Kiranya tidak cukup untuk memenuhi kualitas makanan bergizi di tengah tingginya inflasi dan naiknya harga-harga bahan makanan. Hal wajar pemerintah mengurangi alokasi program MBG, mengingat pemerintah menerapkan sistem kapitalis yang tidak memiliki sumber pendapatan yang kokoh. Utang dan pajak adalah sumber pendapatan utamanya.


Menteri Keuangan, Sri Mulyani Indrawati mengungkap bahwa di negeri ini pajak menyumbang 80% dari total APBN (Anggaran Pendapatan dan Belanja Negara). Pendapatan negara hingga akhir Oktober 2024 mencapai Rp2.247,5 triliun atau mencapai 80,2% dari target APBN 2024.


Semua hal dibebani pajak, semakin besar jumlah pajak rakyat semakin menderita. Padahal hasil pajak itu digunakan untuk menggaji pejabat, membiayai urusan negara, membiayai program-program publik, termasuk program MBG. (mediakeuangan.kemenkeu.go.id, 13-11-2023)


Dalih kondisi anggaran makin menunjukkan bahwa negara tidak memberikan solusi perbaikan gizi generasi. Apalagi ada banyak proyek yang sebenarnya tidak membawa manfaat untuk rakyat. Kekayaan SDA negara seharusnya bisa menjadi sumber pemasukan negara yang dapat mewujudkan kesejahteraan rakyat. Faktanya, standar UMR yang telah ditetapkan sangat rendah.


Inilah konsep negara dalam sistem sekuler kapitalisme. Rakyat harus berusaha sendiri untuk mendapatkan layanan terbaik, bahkan dengan harga yang sangat mahal.

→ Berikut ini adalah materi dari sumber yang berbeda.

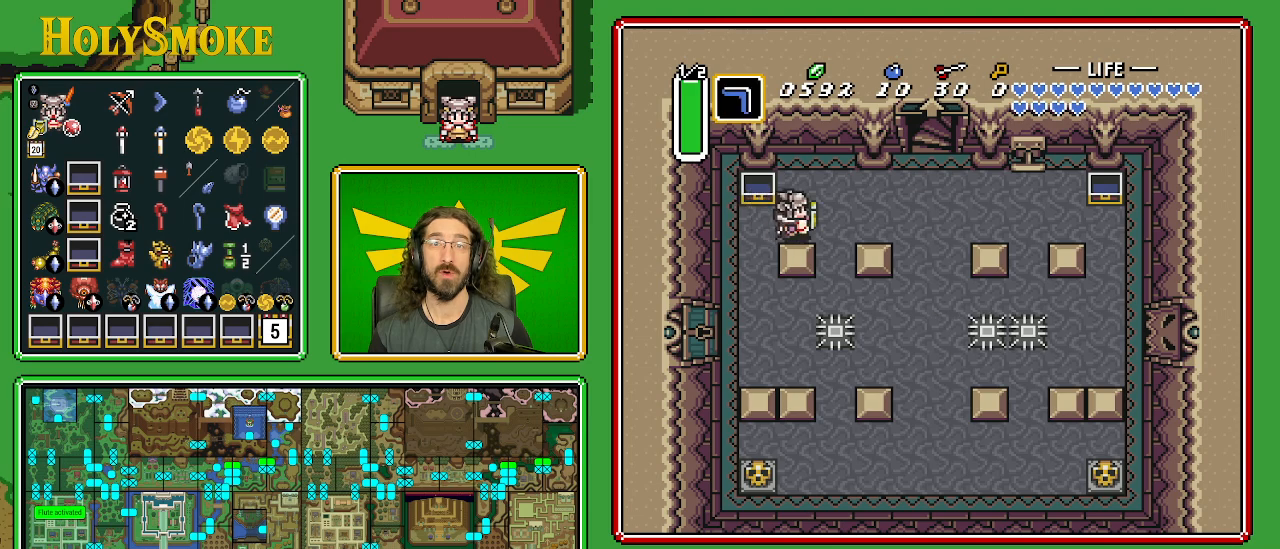
{"buttons": ["DPAD_RIGHT"], "events": [[233, "DPAD_DOWN", "down"], [333, "DPAD_DOWN", "up"]]}
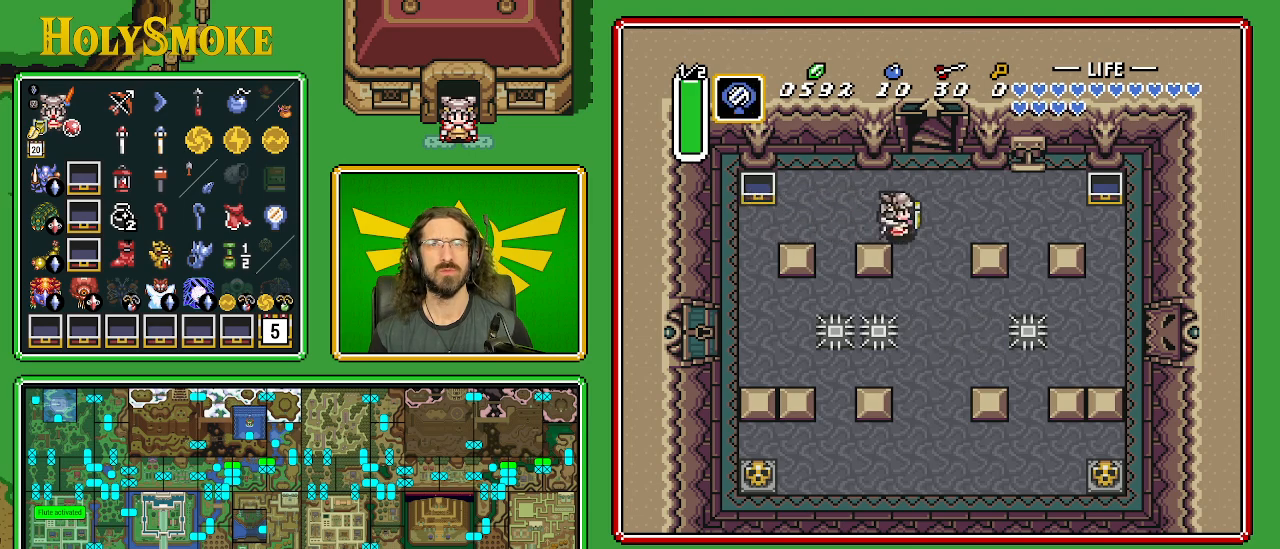
{"buttons": [], "events": [[117, "Y", "down"], [167, "DPAD_RIGHT", "up"], [317, "Y", "up"]]}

Semua ini karena negara hanya berperan sebagai regulator bukan pengurus rakyat.


Padahal itu semua adalah tanggung jawab negara. Selain itu, kualifikasi penerima program MBG juga terkategori zalim. Pasalnya, makanan bergizi adalah salah satu kebutuhan pokok seluruh rakyat. Bukan untuk anak-anak dan ibu hamil saja. Program tersebut seharusnya menyasar seluruh masyarakat.


Untuk mewujudkan negara yang kuat dan mandiri, dibutuhkan pula SDM yang kuat. Inilah sumber daya yang sangat penting dalam Islam. Meskipun penguasa kapitalisme telah nyata melakukan kezaliman.


Namun, mereka tidak malu mengglorifikasi tanggung jawab yang sudah semestinya menjadi tugasnya. Tanggung jawab itu dibuat seolah-olah pencapaian kerjanya. Demikianlah bentuk kezaliman penguasa dalam sistem kapitalisme, sudahlah memanipulasi cara kerja juga tidak mengurus rakyat dengan benar.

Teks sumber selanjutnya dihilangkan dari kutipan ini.